Well, sometimes your private life just kicks in at the busiest time of the year, and just doesn’t give a shit that you planned to publish your Christmas dinner in the beginning of December. Instead I now have a last minute Christmas quickie for you shortly before Christmas Eve.
But let’s focus on the good things: This stuffed pumpkin with sweet-sour kale, crispy pecan nuts and dried tomatoes with an almond butter sauce is generally a beautiful winter dish. Savory, thick, spicy and warming.
I’ve planned to stuff a pumpkin for a while now, and I’m sure there’ll be more recipes of this kind following next year, now that I got the hang of it. The stuffing took me quite some evenings of brainstorming. I couldn’t possibly bother you again with spinach and feta – my favourite combo ever – again. But I neither felt like making a meat stuffed pumpkin.
The final, chosen stuffing will make meat lovers equally happy as vegans. The taste got everything covered you could wish for. A hearty, soft pumpkin, sweet-sour kale, crunchy nuts and salty tomatoes. The almond butter sauce has a nice touch of acid while mainly being nutty and rich.
As sides we had a simple, creamy and perfect potato purée with loads of garlic – the recipe will follow… when the time is right 😀 – and green beans from the freezer with onions and smoked tofu dices.
A well rounded dish I’d say, so let’s get started!
- 1 medium sized butternut pumpkin (~ 1,5 -2kg)
- 2 cloves of garlic
- 30ml olive oil
- 1 tsp smoked paprika
- 2-3 twigs of rosemary
- salt & pepper
- 3-4 hands full of kale (~300g)
- 30ml olive oil
- 2-3 tbsp maple syrup (or honey)
- 1 tbsp hot mustard
- 20ml apple vinegar
- some salt
- 30g dried tomatoes (favourably in oil)
- 2 hands full of roasted pecan nuts
- 200ml vegetable broth
- 4 tbsp almond butter
- 1 dash of apple vinegar (or lemon juice)
- 1 tbsp nutmeg
- 1 tbsp margarine
- Preheat the oven to 200°C / 392°Fand cover a tray with baking paper.
- Halve the pumpkin and remove the seeds. With a sharp knife cut both ways diagonally into the pumpkin flesh. The cuts shall be deep, but not too deep to injure the outer skin.
- Mince two cloves of garlic and add them to a bowl with olive oil, smoked paprika, salt and pepper.
- With a brush or your hands spread the marinade evenly on both pumpkin halves. Whatever is left over can be poured into the scraped out part of the pumpkin. Add the rosemary twigs lastly.
- On a baking tray put the pumpkin into the oven to roast it for 60-80 minutes until soft. From time to time you can spoon the leftover olive oil onto the drier parts of the pumpkin.
- After about 45 minutes the pumpkin should be already half way soft and you may want to spoon out the soft parts of the flesh (and leave it in the pumpkin). This will speed up the further roasting process.
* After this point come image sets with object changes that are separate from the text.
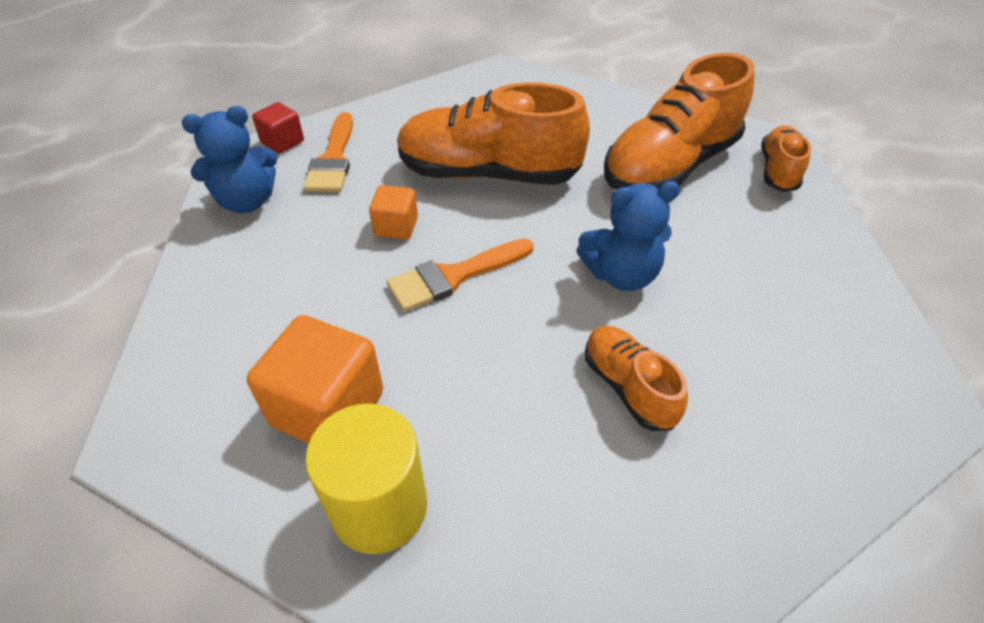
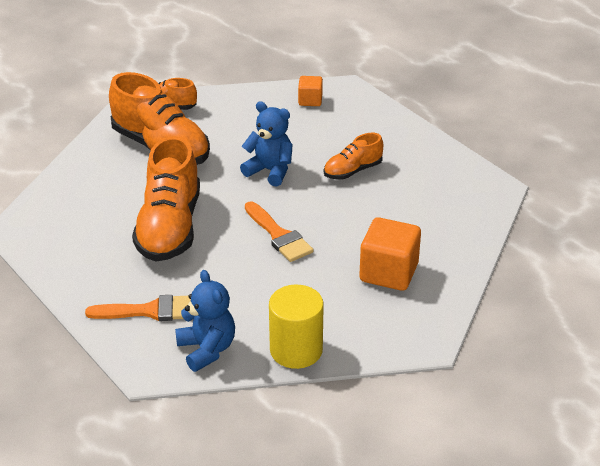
camera: 95 degrees left, 10 degrees down
red cube [252,102,304,153] -> none
yellow cylinder [305,403,427,554] -> yellow cylinder moved to [269,285,324,369]
orange cube [369,185,418,239] -> orange cube moved to [298,76,323,106]
blue teddy bear [576,181,680,291] -> blue teddy bear turned 45 degrees counterclockwise [240,101,293,186]

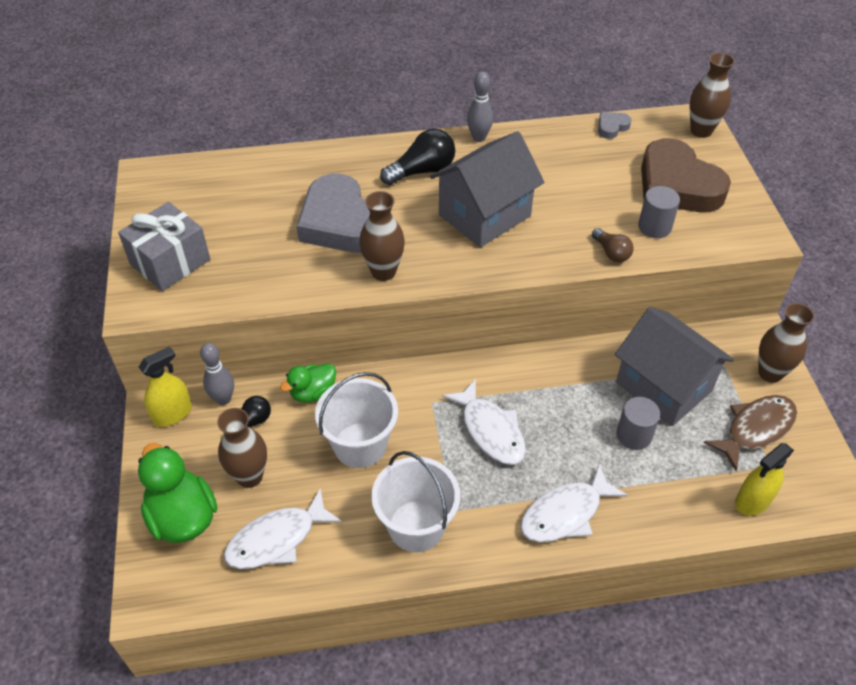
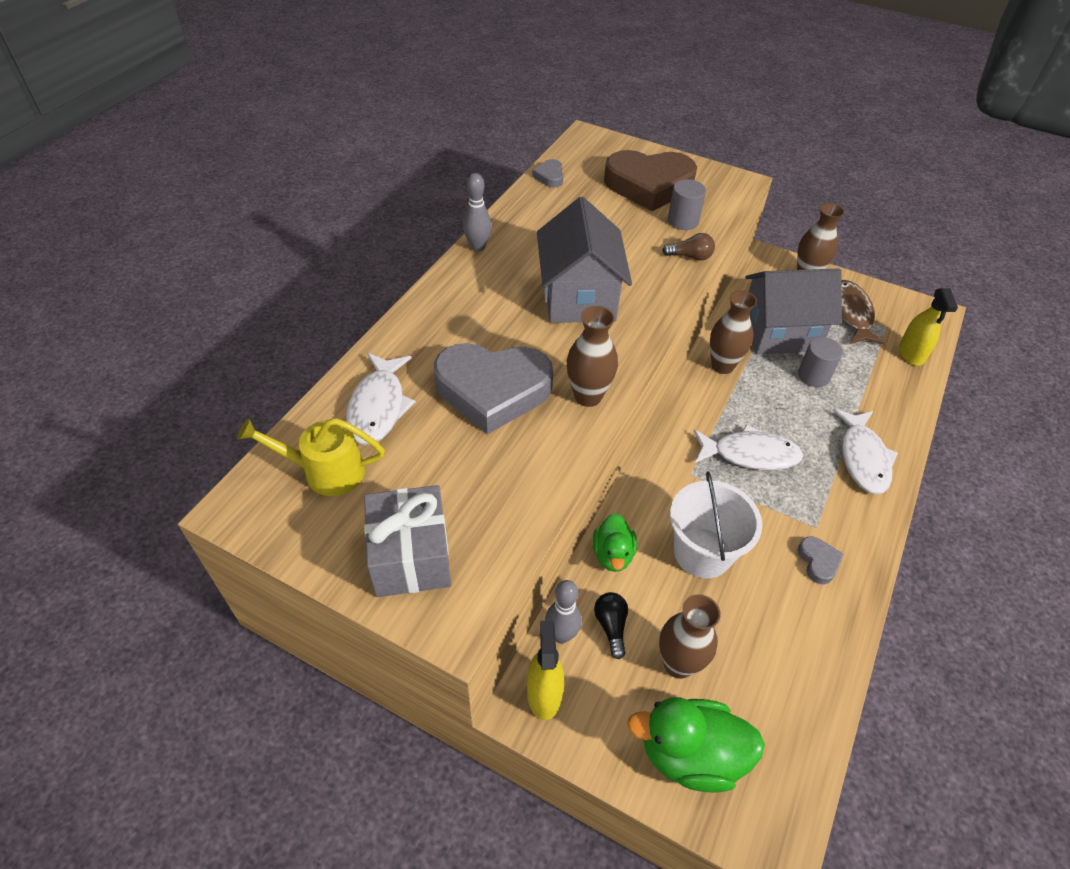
camera: 55 degrees left, 0 degrees up
white fish [224,488,342,569] -> white fish moved to [346,353,415,445]
white bucket [371,451,460,552] -> grey heart [798,536,844,584]
black light bulb [380,129,455,185] -> none
brown vase [690,52,735,138] -> brown vase moved to [710,291,757,374]
none -> yellow watering can [237,418,385,496]

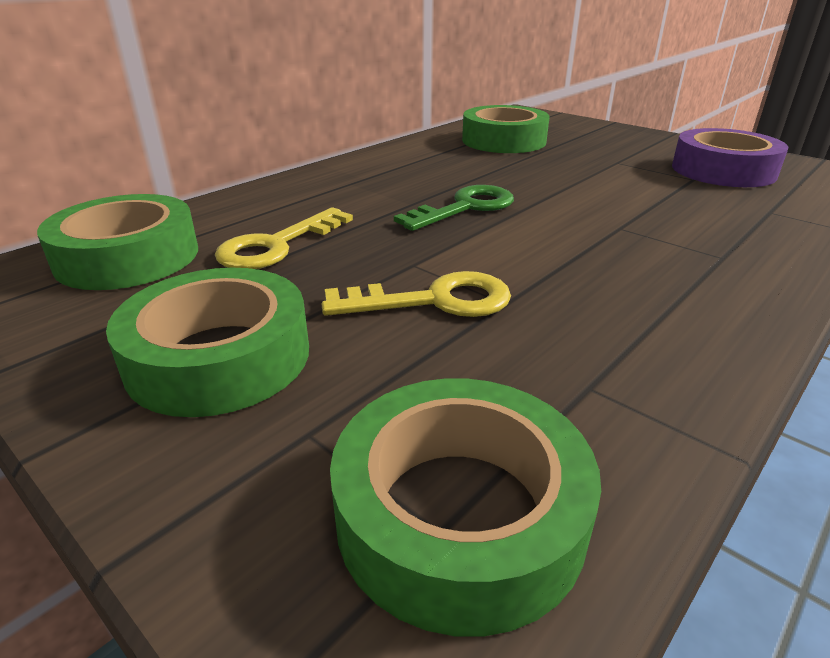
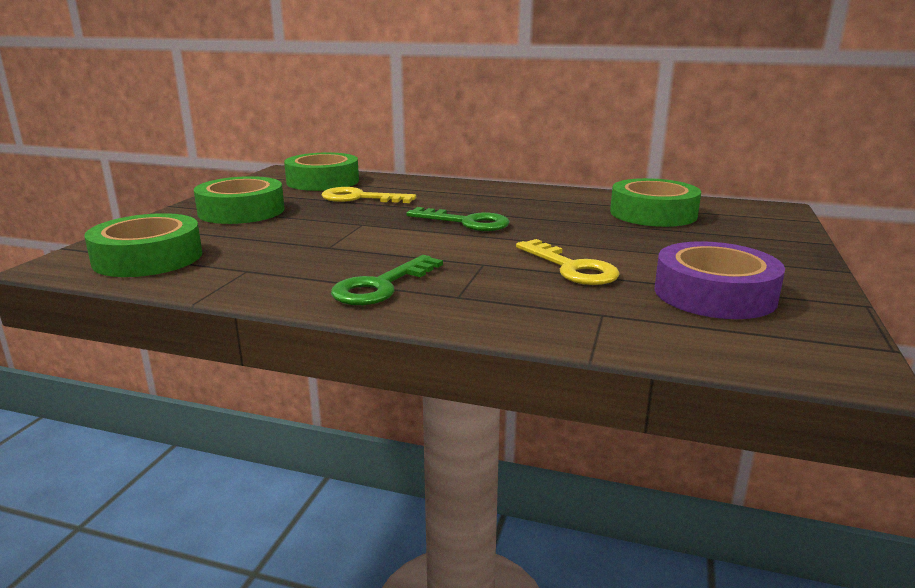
camera: 65 degrees right, 10 degrees down
yellow key [321,271,511,317] -> yellow key moved to [516,239,619,285]
none -> green key [331,255,443,305]

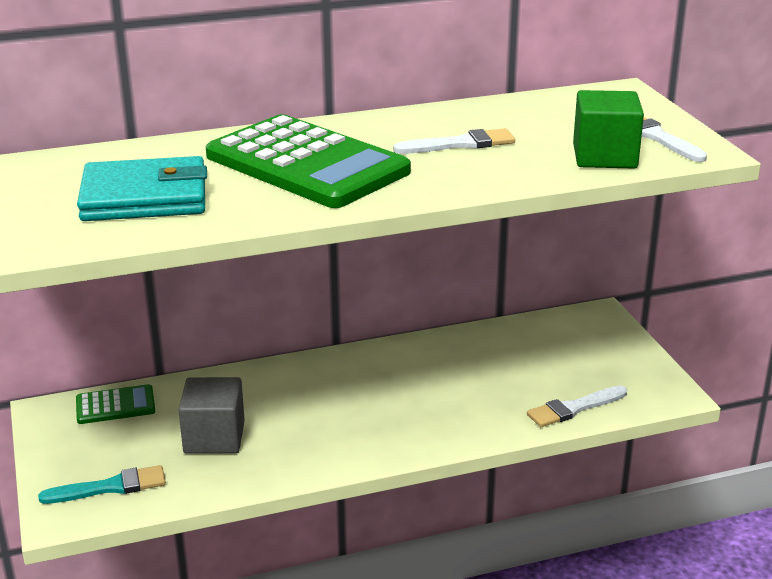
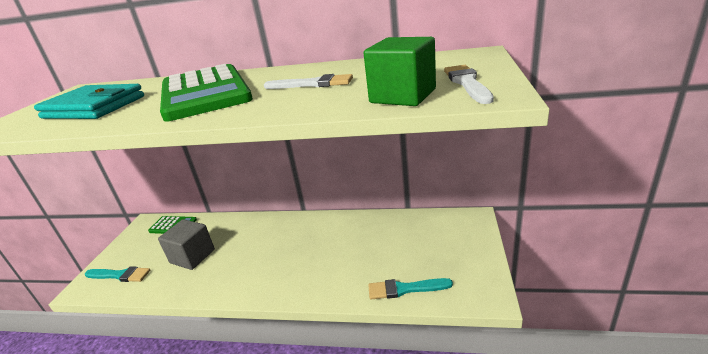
camera: 30 degrees right, 0 degrees up
white brush [527,385,627,427] -> turquoise brush [368,278,453,299]

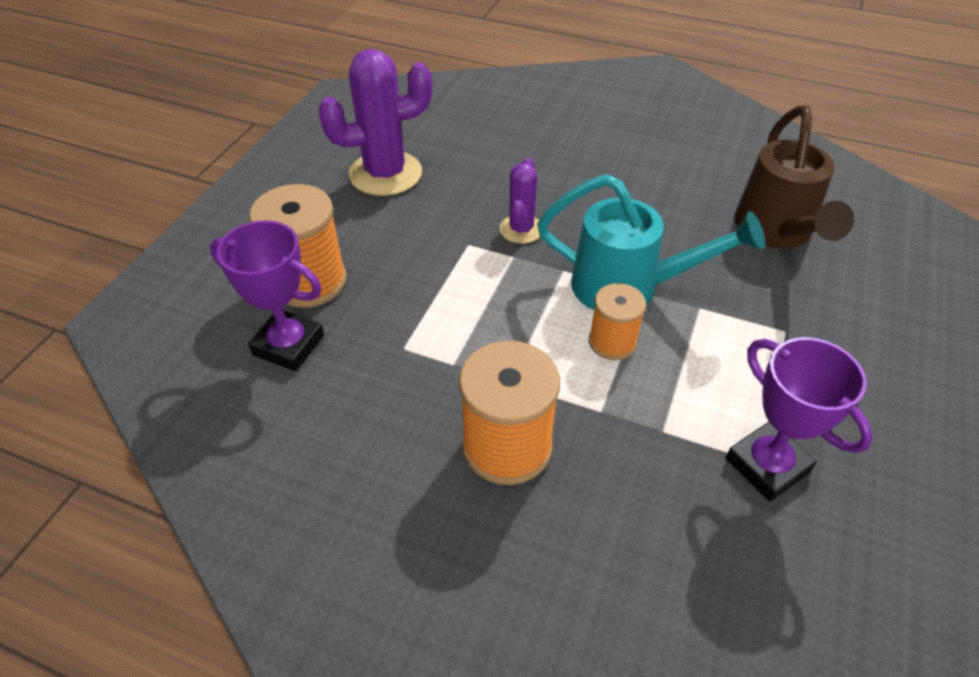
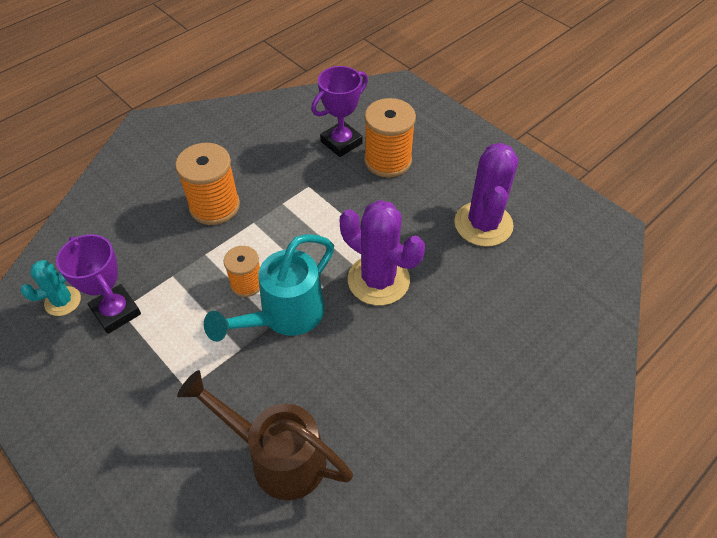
camera: 115 degrees right, 5 degrees up
purple cactus [499,158,540,244] -> purple cactus [340,200,425,305], size x1.80
purple trophy [726,337,873,501] -> purple trophy turned 60 degrees clockwise [56,234,141,334]
none -> turquoise cactus [20,260,81,316]

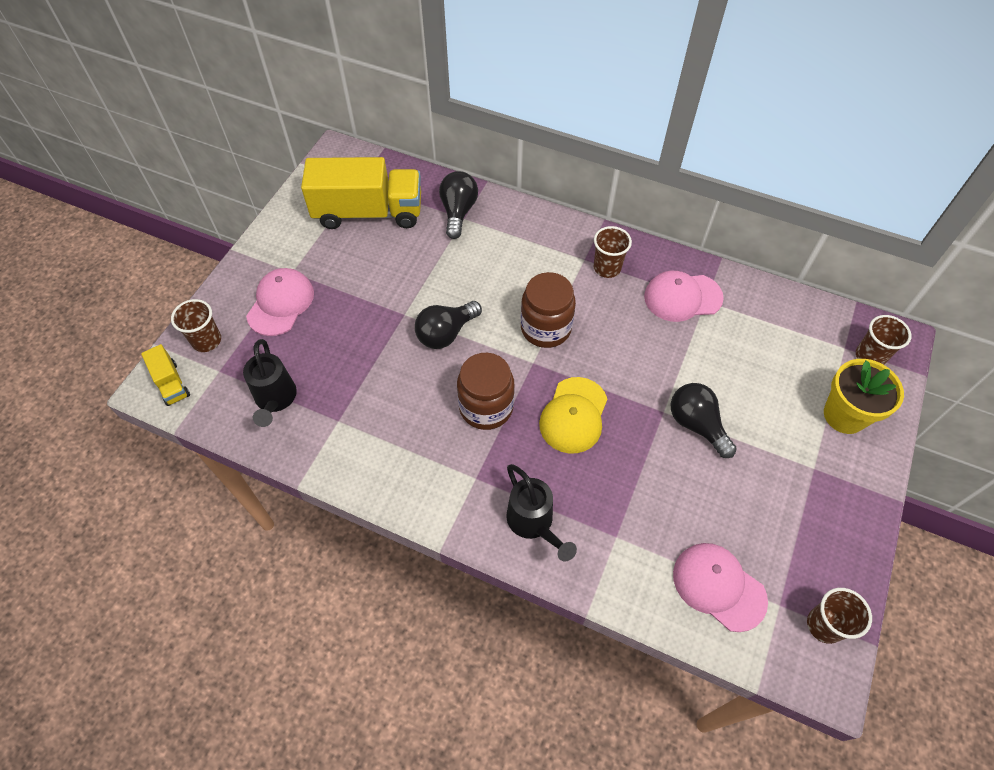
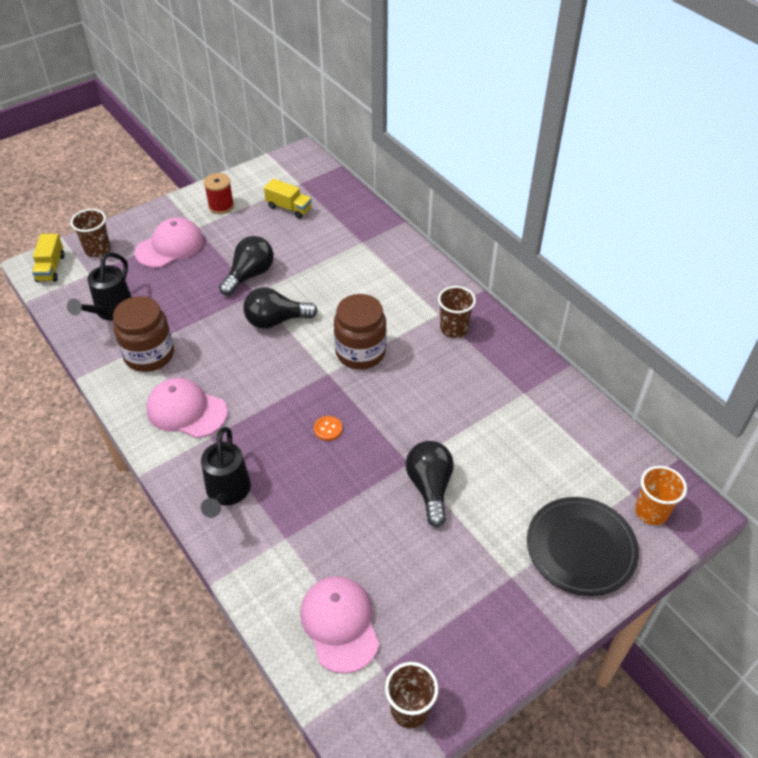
camera: 30 degrees right, 10 degrees down
yellow truck [301,157,421,229] -> yellow truck [264,179,312,219], size x0.45
black light bulb [439,171,478,239] -> black light bulb moved to [219,236,274,296]
brown jar [457,353,515,430] -> brown jar moved to [113,296,174,372]
yellow cap [539,377,607,454] -> orange button [314,416,343,441]
pink cap [644,271,724,322] -> pink cap moved to [146,378,228,438]
yellow flower pot [824,359,904,434] -> black plate [527,497,639,596]
brown cup [856,315,911,365] -> orange cup [635,466,687,525]
none -> red spool [204,173,234,214]

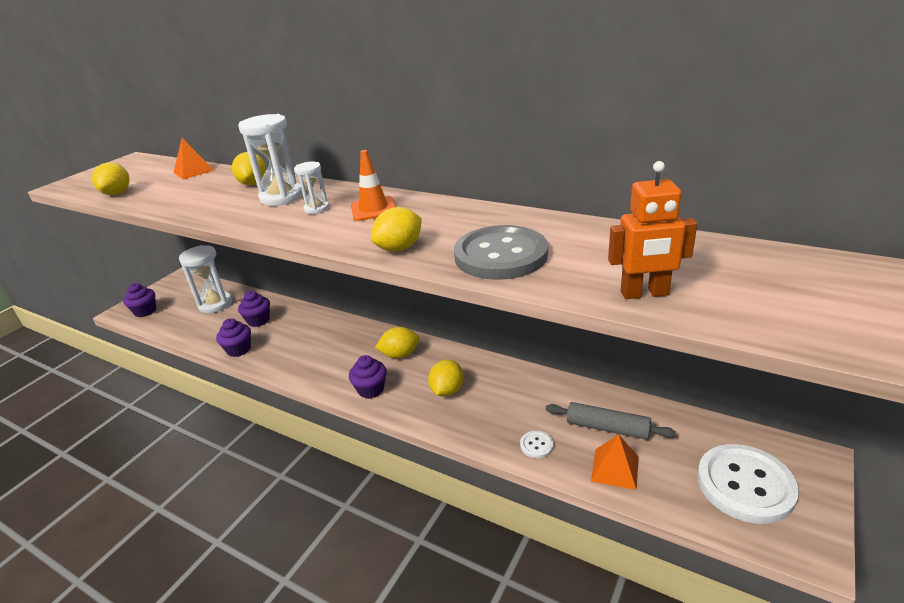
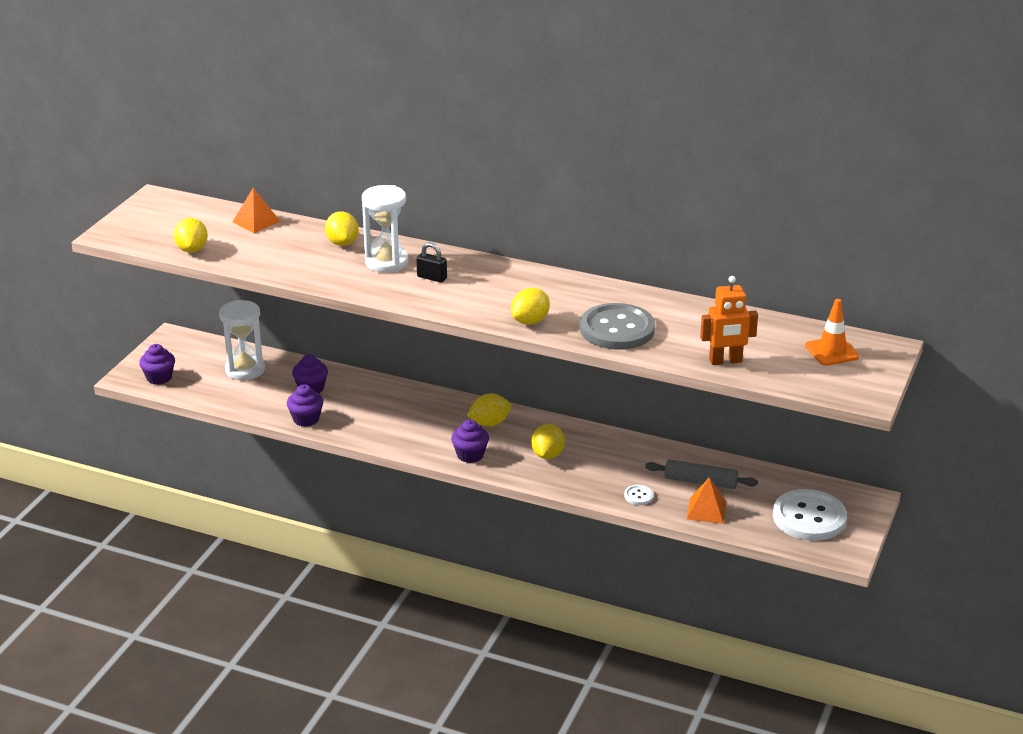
camera: 10 degrees left, 0 degrees up
white hourglass [294,162,329,214] -> black padlock [416,243,447,283]
orange traffic cone [351,150,396,221] -> orange traffic cone moved to [805,299,860,366]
- While the pumpkin is roasting you can prepare the stuffing.
- Rinse the kale in cold water and knead it thoroughly with your hands. Remove the leaves from the hard stems and let them drain in a sieve.
- Mix oil, vinegar, mustard, maple syrup and salt in a big bowl to a dressing. Bit by bit add the kale and knead the dressing in the leaves. It's easiest if you just use your hands for this.
- Roast the pecan nuts without oil in a pan. Let the tomatoes drain from excess oil on a paper towel and cut them into small pieces.
- Take the soft and roasted pumpkin out of the oven and turn if off. Now add the kale, tomatoes and pecan nuts evenly into both pumpkin pieces and put it into the oven with the remaining heat while you prepare the almond butter sauce.
- In a pot bring the broth and almond butter to a boil slowly. Once it simmers add a little margarine, a dash of apple vinegar and – if necessary – some salt and let the sauce reduce on medium heat. If your sauce does not seem to get thick enough add a teaspoon of starch solved in some warm water.
- Remove the pumpkin from the oven and serve it on a plate (maybe on a bed of kale). I recommend creamy mashed potatoes and crisp green beans as sides.